Avec 40 000 logements à Marseille, 60 000 à Paris, 600 000 dans la France entière d’après les données du Parc privé potentiellement indigne (PPPI), 420 000 selon une estimation 2014 du ministère, l’« habitat indigne » est plus qu’un tabou en France, un objet d’ignorance et d’aveuglement. L’expression rassemble les « locaux utilisés aux fins d’habitation et impropres à cet usage, ainsi que les logements dont l’état, ou celui des bâtiments dans lesquels ils sont situés, expose les occupants à des risques manifestes pouvant porter atteinte à leur sécurité physique ou à leur santé », définit la loi Molle de 2009.

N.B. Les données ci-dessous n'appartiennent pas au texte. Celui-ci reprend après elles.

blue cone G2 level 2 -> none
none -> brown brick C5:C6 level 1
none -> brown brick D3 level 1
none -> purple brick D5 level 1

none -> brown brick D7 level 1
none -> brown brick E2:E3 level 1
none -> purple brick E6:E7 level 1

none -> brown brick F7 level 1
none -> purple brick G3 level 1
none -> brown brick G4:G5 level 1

Ces risques regroupent le péril (danger pour la sécurité), l’insalubrité (danger pour la santé) et la décence (surpeuplement, équipement, performances énergétiques). Les territoires les plus touchés seraient le Nord-Pas-de-Calais, Paris et sa petite couronne, le pourtour méditerranéen de Nice à Perpignan. Des observatoires de l’habitat indigne et des outils de repérage et de traitement de l’habitat indigne (Orthi) ont été mis en place. « Sont concernés aussi bien les locataires d’immeubles HLM, des copropriétés dégradées, des propriétaires pauvres en milieu rural », résume Julia Faure. « On me demande souvent comment les gens s’intoxiquent au plomb, mais, les peintures s’effritant, le plomb tombe sur le sol, et les jeunes enfants consomment la substance, qui a un goût sucré. Il y a beaucoup de saturnisme à Marseille », prévient André Jollivet.

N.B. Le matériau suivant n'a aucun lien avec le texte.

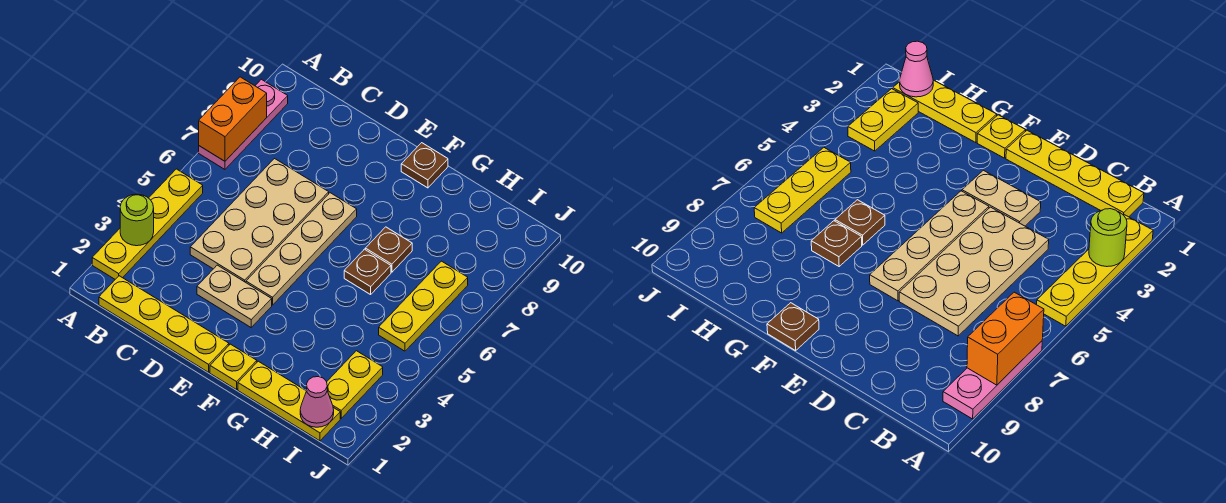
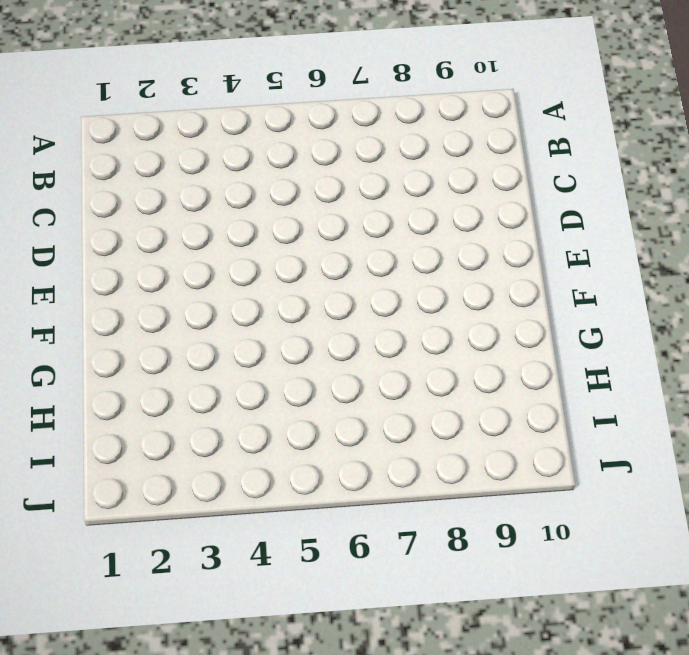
none -> yellow plate A2:A5 level 1
none -> pink plate A7:A9 level 1
none -> yellow plate B1:E1 level 1

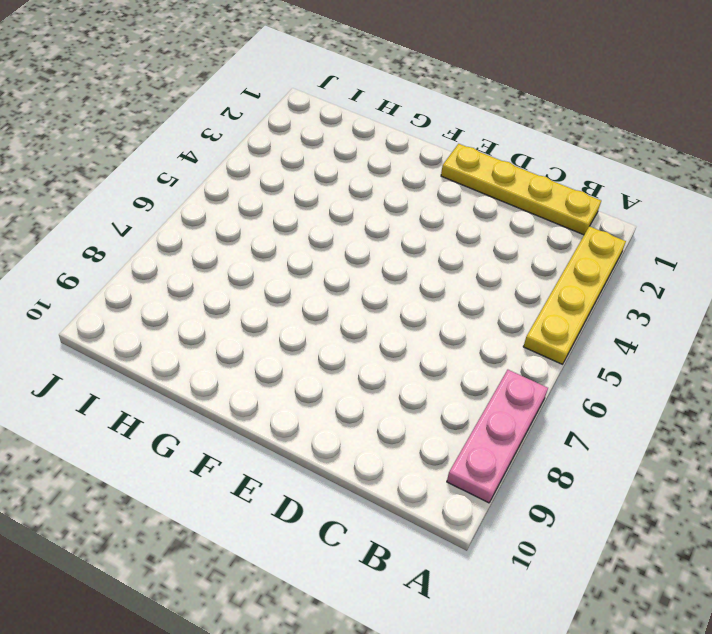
none -> tan plate C4:D7 level 1
none -> tan plate D3:E3 level 1
none -> tan plate E4:E7 level 1

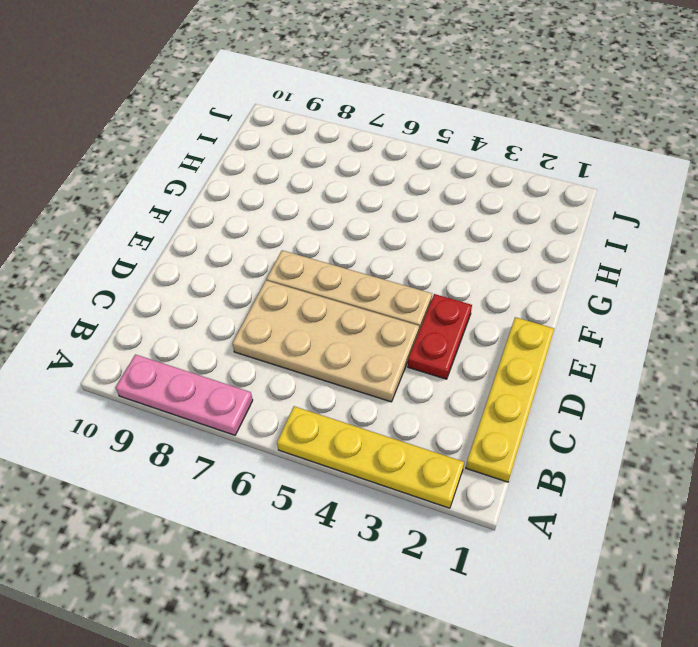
red plate D3:E3 level 1 -> tan plate D3:E3 level 1
none -> yellow plate F1 level 1
none -> brown plate F10 level 1
none -> yellow plate G1:I1 level 1

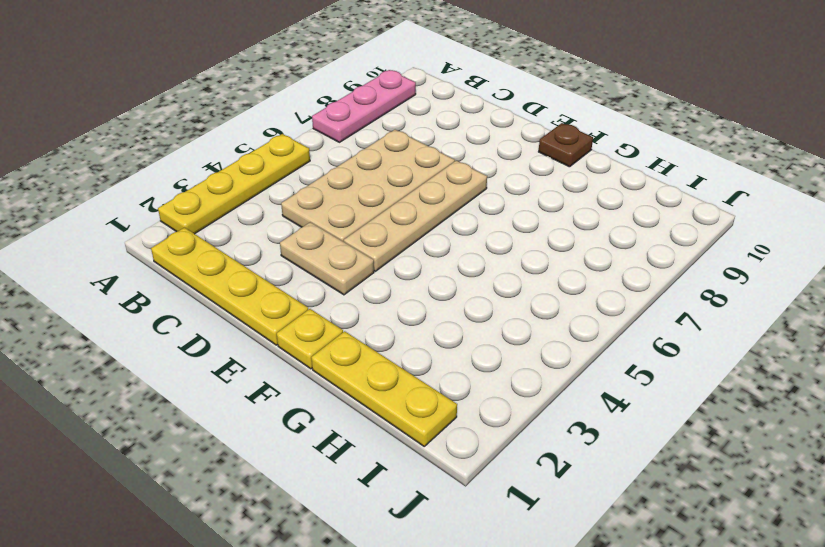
none -> brown plate G6 level 1
none -> brown plate G7 level 1
none -> yellow plate I2:I3 level 1

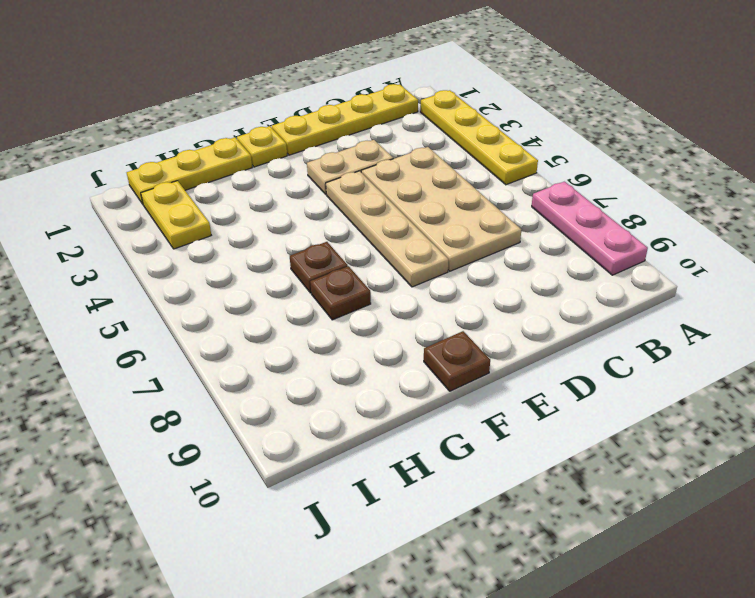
none -> yellow plate I5:I7 level 1
none -> lime round brick A3 level 2
none -> orange brick A7:A8 level 2

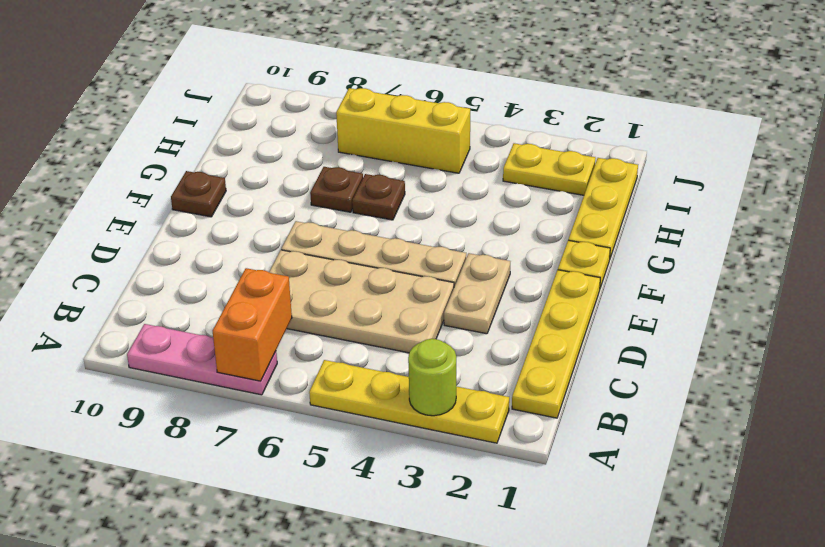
orange brick A7:B7 level 2 -> orange brick A7:A8 level 2
yellow brick I5:I7 level 1 -> yellow plate I5:I7 level 1
none -> pink cone I1 level 2

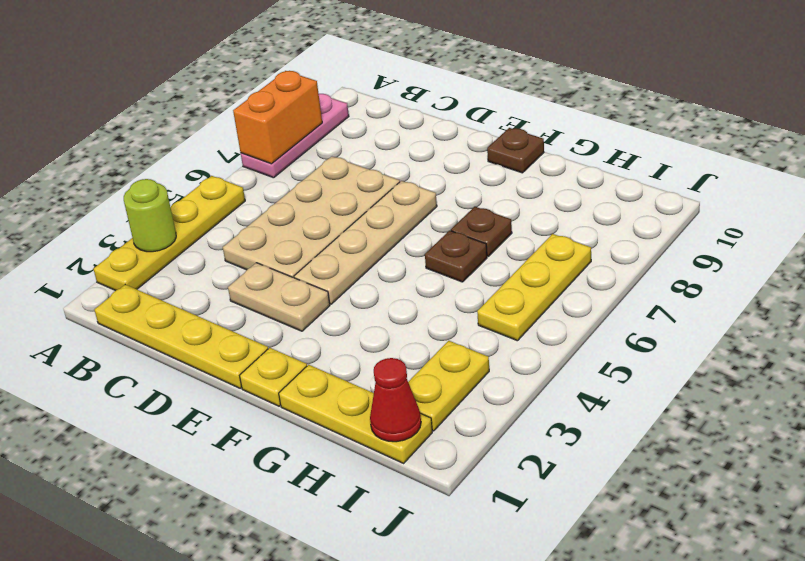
red cone I1 level 2 -> pink cone I1 level 2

« La première étape pour lutter contre l’habitat indigne, insiste Julia Faure, c’est l’information des habitants, des travailleurs sociaux, de tous ceux susceptibles d’entrer dans les logements : auxiliaires de vie, infirmières, assistantes à domicile, tutelles et curatelles. Il faut d’abord repérer et alerter pour faire réaliser des diagnostics et enclencher des travaux. » Et former : car l’habitat indigne ne se repère pas toujours de l’extérieur : taches d’humidité, fissures, ruissellements, fils qui pendent…

« La plupart des victimes ignorent qu’elles ont des droits, y compris les propriétaires occupants ! » souligne Julia Faure en rappelant qu’ils peuvent contacter l’agence régionale de santé. La décision, dans la loi de finances 2018, de supprimer le droit à l’allocation logement pour les propriétaires « vient fragiliser la capacité de financement des travaux pour les ménages les plus en difficulté », a dénoncé la Fondation Abbé-Pierre en réclamant son rétablissement le 9 janvier.

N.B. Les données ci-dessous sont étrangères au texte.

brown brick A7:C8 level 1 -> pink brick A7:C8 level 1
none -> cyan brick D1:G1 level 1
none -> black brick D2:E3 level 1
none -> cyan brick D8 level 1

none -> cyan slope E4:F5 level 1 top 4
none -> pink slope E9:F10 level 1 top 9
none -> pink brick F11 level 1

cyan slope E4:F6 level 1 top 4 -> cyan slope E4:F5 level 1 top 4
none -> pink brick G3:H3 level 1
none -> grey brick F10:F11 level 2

« J’ai vu des enfants dans des taudis, des incendies dans des immeubles insalubres, des plafonds qui tombent, mais un effondrement d’immeuble, je n’aurais jamais imaginé cela possible ! » admet Julia Faure. « Des cages d’escalier qui tremblent, des planchers qui s’enfoncent, des vibrations partout : bien sûr qu’on pouvait le redouter ! » tempête André Jollivet. « Après l’explosion de la rue de Trévise, le 12 janvier à Paris, les assurances ont annoncé qu’elles assumaient le relogement des habitants. Aurait-on vu une telle démarche en direction des pauvres à Marseille ? interroge Julia Faure. Les assurances ne veulent souvent rien savoir face à une insalubrité. »

Elle relativise aussi les chiffres avancés par le ministère : 10 milliards pour le nouveau plan de rénovation urbaine et 5 milliards pour le plan « Action cœur de ville ». « La grande majorité de cette somme est destinée à détruire des immeubles souvent habitables pour briser des ghettos dans les grandes villes. Combien reste-t-il pour lutter contre l’habitat indigne jusqu’en milieu rural ? » Selon elle, « on a mis le paquet sur la précarité énergétique avec le plan de rénovation thermique. Il faudrait au moins l’équivalent en termes de volonté politique et de moyens pour lutter contre l’habitat indigne ». Un plan national pour éviter d’autres « Marseille » ? Sur une des barrières qui entourent les éboulis rue d’Aubagne, les disparus sont appelés « martyrs ».